= ABOUT THIS TASK =
Nothing in the records below should be altered in the copy, although the pictures must be left out.

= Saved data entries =
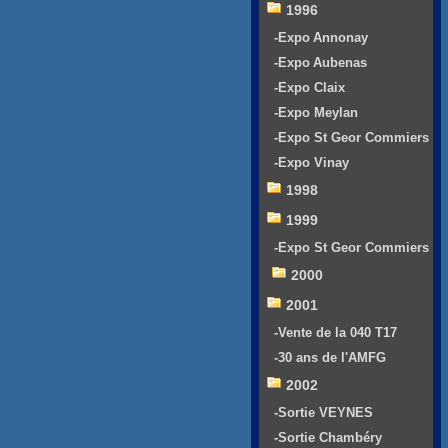
1996
-Expo Annonay
-Expo Aubenas
-Expo Claix
-Expo Meylan
-Expo St Geor Commiers
-Expo Vinay
1998
1999
-Expo St Geor Commiers
2000
2001
-Vente de la 040 T17
-30 ans de l'AMFG
2002
-Sortie VEYNES
-Sortie Chambéry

= ANSWER SECTION =
1996
-Expo Annonay
-Expo Aubenas
-Expo Claix
-Expo Meylan
-Expo St Geor Commiers
-Expo Vinay
1998
1999
-Expo St Geor Commiers
2000
2001
-Vente de la 040 T17
-30 ans de l'AMFG
2002
-Sortie VEYNES
-Sortie Chambéry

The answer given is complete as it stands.